Le prince charmant n’existe pas

Le prince charmant n’existe pas

Idéal standard (Aude Picault – Editions Dargaud)

Recherche mari et père désespérément. Voilà à quoi se résume le grand drame de la vie de Claire, une jeune femme qui ne parvient absolument pas à trouver l’homme idéal… ce qui a tendance à lui miner sérieusement le moral. A seulement 32 ans, cette infirmière en néonatologie se voit déjà comme « moche et périmée ». Elle y met pourtant du sien pour trouver le futur père de ses enfants. Tous les jours, elle se fait belle en espérant attirer l’oeil du prince charmant. Et régulièrement, elle paie de sa personne pour appâter le chaland, n’hésitant pas à multiplier les coups d’un soir. Du coup, elle voit défiler ses relations amoureuses, en imaginant à chaque fois que l’homme qu’elle vient de rencontrer est celui avec qui elle fondera enfin une famille. Régulièrement, elle se voit déjà en train de préparer une compote pour son bébé, au milieu d’un petit nuage rose. Et puis brusquement, elle revient à la réalité quand l’homme avec qui elle vient de passer la nuit lui dit: « Tu peux partir s’il te plaît? J’ai des trucs à faire ». Ca se passe toujours comme ça avec Claire. A chaque fois, elle idéalise. Et à chaque fois, elle déchante. Sauf que, cette fois-ci, c’est différent. Lorsqu’elle rencontre Franck, elle se dit que son heure de gloire est arrivée. Avec lui, sa longue attente va enfin être récompensée. Bon d’accord, Franck est un peu beauf, pas très drôle et la phrase qu’il dit le plus souvent est « on mange quoi ce soir? », mais en attendant, il est quand même prêt à partager la vie de la jeune femme. C’est mieux que rien, non? D’autant plus qu’il a un bel appart. Mais sera-ce suffisant pour atteindre ce fameux idéal standard auquel rêve Claire?

ideal-standard-extrait

Aude Picault est une fine observatrice.
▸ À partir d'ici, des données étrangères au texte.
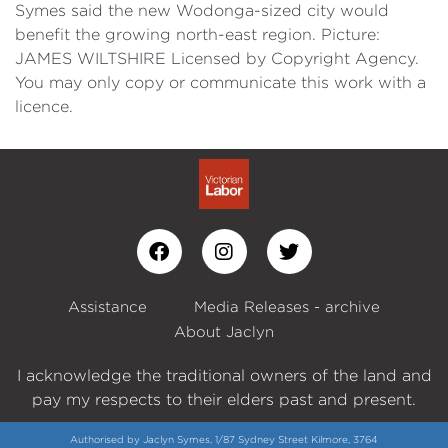
Symes said the new Wodonga-sized city would
benefit the growing north-east region. Picture:
JAMES WILTSHIRE Licensed by Copyright Agency.
You may only copy or communicate this work with a
licence.
Assistance
Media Releases - archive
About Jaclyn
I acknowledge the traditional owners of the land and
pay my respects to their elders past and present.
Authorised by Jaclyn Symes, 1/87 Sydney Street Kilmore, 3764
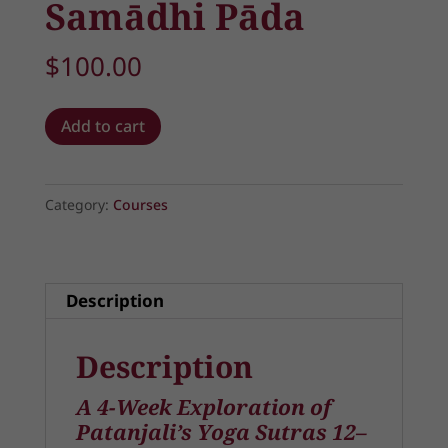
Samādhi Pāda
$
100.00
The
Add to cart
Path
of
Inner
Category:
Courses
Mastery:
Abhyāsa
and
Description
Vairāgya
in
Description
Samādhi
Pāda
A 4-Week Exploration of
quantity
Patanjali’s Yoga Sutras 12–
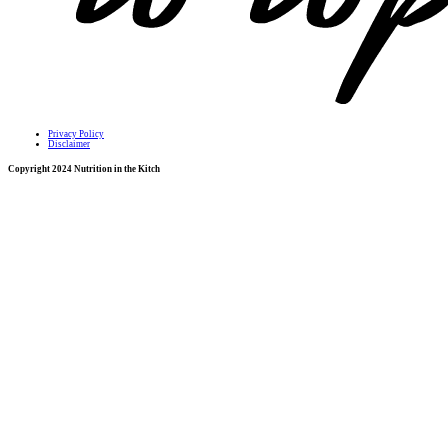
Privacy Policy
Disclaimer
Copyright 2024 Nutrition in the Kitch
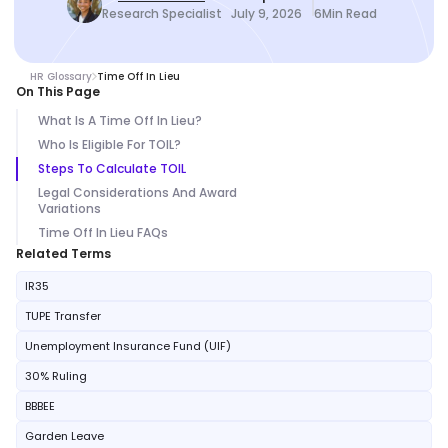
Research Specialist
July 9, 2026
6
Min Read
HR Glossary
Time Off In Lieu
On This Page
What Is A Time Off In Lieu?
Who Is Eligible For TOIL?
Steps To Calculate TOIL
Legal Considerations And Award
Variations
Time Off In Lieu FAQs
Related Terms
IR35
TUPE Transfer
Unemployment Insurance Fund (UIF)
30% Ruling
BBBEE
Garden Leave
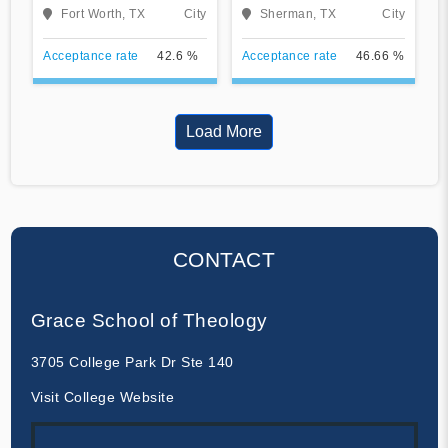
University
Fort Worth, TX
City
Sherman, TX
City
Acceptance rate
42.6 %
Acceptance rate
46.66 %
Load More
CONTACT
Grace School of Theology
3705 College Park Dr Ste 140
Visit College Website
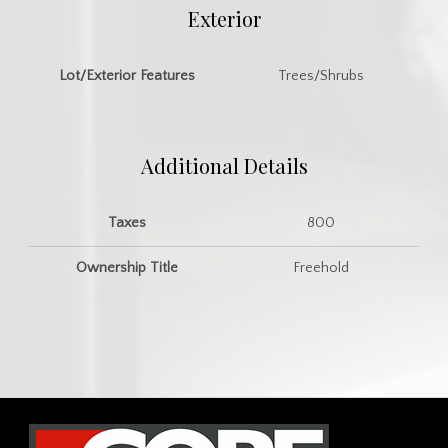
Exterior
Lot/Exterior Features
Trees/Shrubs
Additional Details
Taxes
800
Ownership Title
Freehold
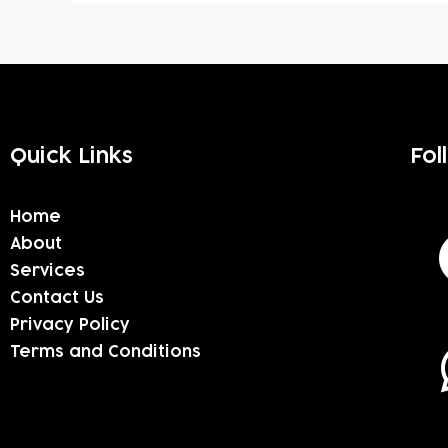
Quick Links
Fol
Home
About
Services
Contact Us
Privacy Policy
Terms and Conditions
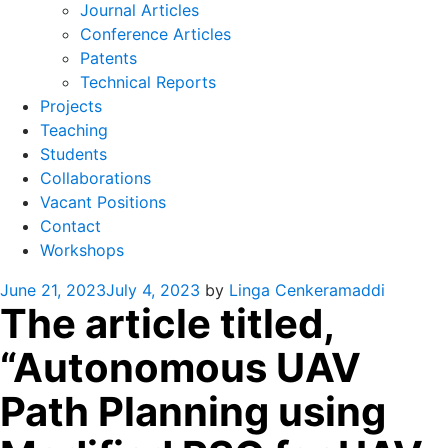
Journal Articles
Conference Articles
Patents
Technical Reports
Projects
Teaching
Students
Collaborations
Vacant Positions
Contact
Workshops
Posted
June 21, 2023
July 4, 2023
by
Linga Cenkeramaddi
The article titled,
on
“Autonomous UAV
Path Planning using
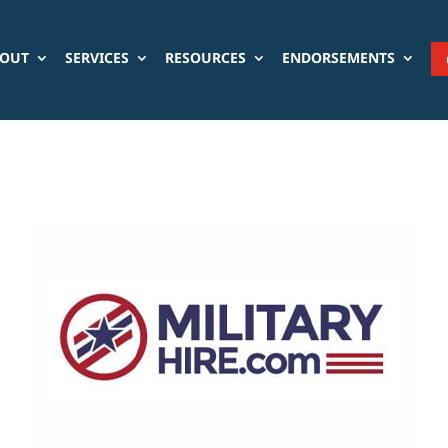
OUT
SERVICES
RESOURCES
ENDORSEMENTS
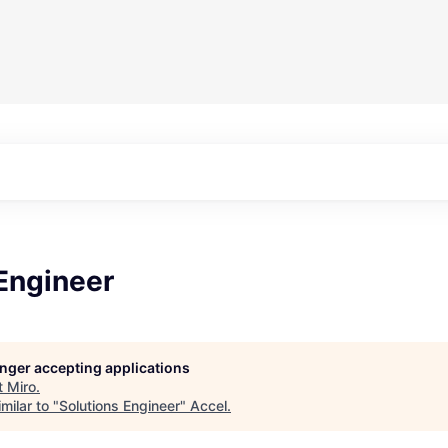
Engineer
longer accepting applications
t
Miro
.
milar to "
Solutions Engineer
"
Accel
.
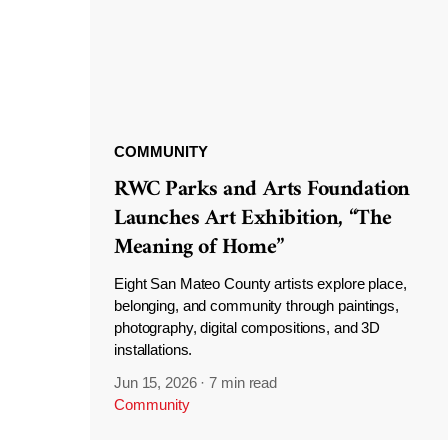
COMMUNITY
RWC Parks and Arts Foundation
Launches Art Exhibition, “The
Meaning of Home”
Eight San Mateo County artists explore place,
belonging, and community through paintings,
photography, digital compositions, and 3D
installations.
Jun 15, 2026
·
7 min read
Community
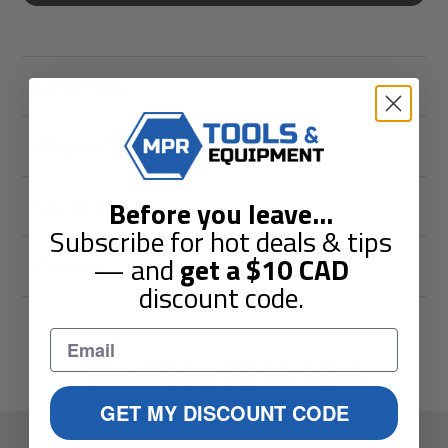
Description
Shipping & Returns
Before you leave
...
Guarantees
Subscribe for hot deals & tips
— and
get a
$10
CAD
Reviews
discount code.
You May Also Like
GET MY DISCOUNT CODE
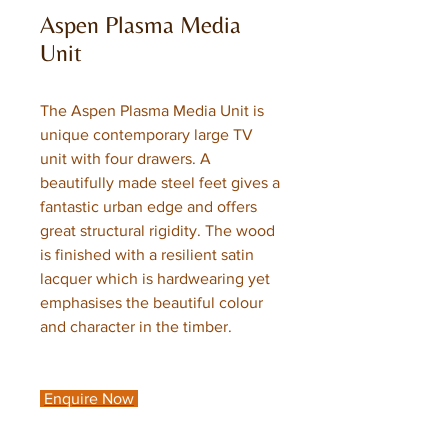
Aspen Plasma Media
Unit
The Aspen Plasma Media Unit is
unique contemporary large TV
unit with four drawers. A
beautifully made steel feet gives a
fantastic urban edge and offers
great structural rigidity. The wood
is finished with a resilient satin
lacquer which is hardwearing yet
emphasises the beautiful colour
and character in the timber.
Enquire Now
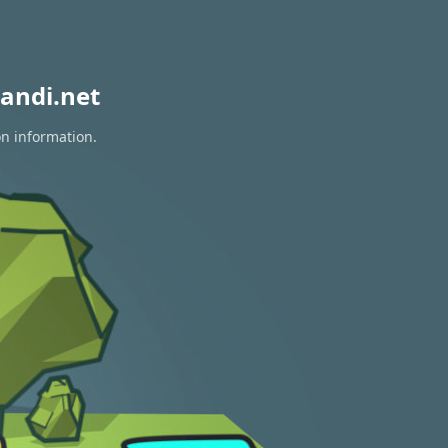
andi.net
on information.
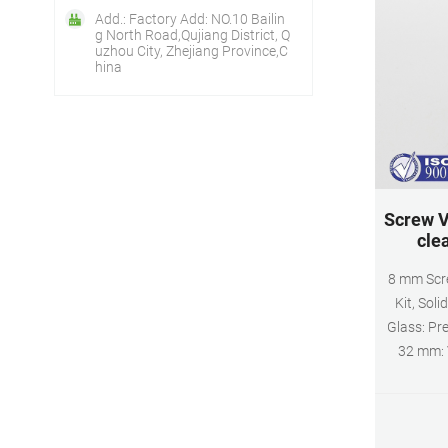
Add.: Factory Add: NO.10 Bailin
g North Road,Qujiang District, Q
uzhou City, Zhejiang Province,C
hina
Screw V
clea
8 mm Scre
Kit, Soli
Glass: Pre
32 mm: 
PTFE/Silic
B7999-1, B
Screw V
Closure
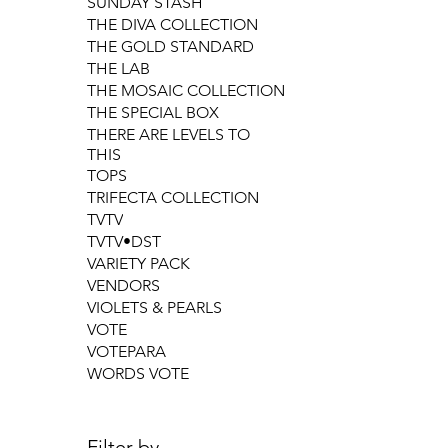
SUNDAY STASH
THE DIVA COLLECTION
THE GOLD STANDARD
THE LAB
THE MOSAIC COLLECTION
THE SPECIAL BOX
THERE ARE LEVELS TO
THIS
TOPS
TRIFECTA COLLECTION
TVTV
TVTV•DST
VARIETY PACK
VENDORS
VIOLETS & PEARLS
VOTE
VOTEPARA
WORDS VOTE
Filter by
Dans « Idéal standard », cette auteure trentenaire (tiens, tiens) dresse un portrait particulièrement juste et touchant d’une femme obsédée par la recherche du prince charmant. Une quête forcément vaine, puisque le prince charmant n’existe pas, ce qui donne lieu à des scènes souvent drôles et parfois tristes… comme dans la vraie vie. Sans avoir l’air d’y toucher, Aude Picault aborde avec beaucoup d’habileté la difficulté de fonder un couple et, plus encore, une famille lorsqu’on est une femme absorbée par un boulot prenant et qu’on prend conscience un beau jour que les années ont passé trop rapidement. « Je fais le portrait de femmes qui travaillent, ont des enfants tard, et qui sont finalement assez dépassées », explique-t-elle. Mais faut-il pour autant se jeter aveuglément dans les bras du premier homme qui dit oui à la vie de couple, comme le fait Claire avec Franck? C’est l’une des questions essentielles que pose Aude Picault dans ce roman graphique certes très parisien mais particulièrement réussi, car il est à la fois léger et touchant et on y croise des personnages secondaires souvent délicieux. La réussite de la BD « Idéal standard » est aussi liée en grande partie au dessin doux et épuré de l’auteure française, bien mis en valeur par la maquette très réussie de l’album. Cela dit, il ne faut pas se fier aux apparences: si le dessin fait parfois penser à du Sempé, on est loin d’être dans une histoire du « Petit Nicolas ». Car Aude Picault n’hésite pas à être parfois très crue dans son récit. Mieux vaut le savoir avant de confier cette BD à la couverture très colorée à son petit neveu ou sa petite nièce.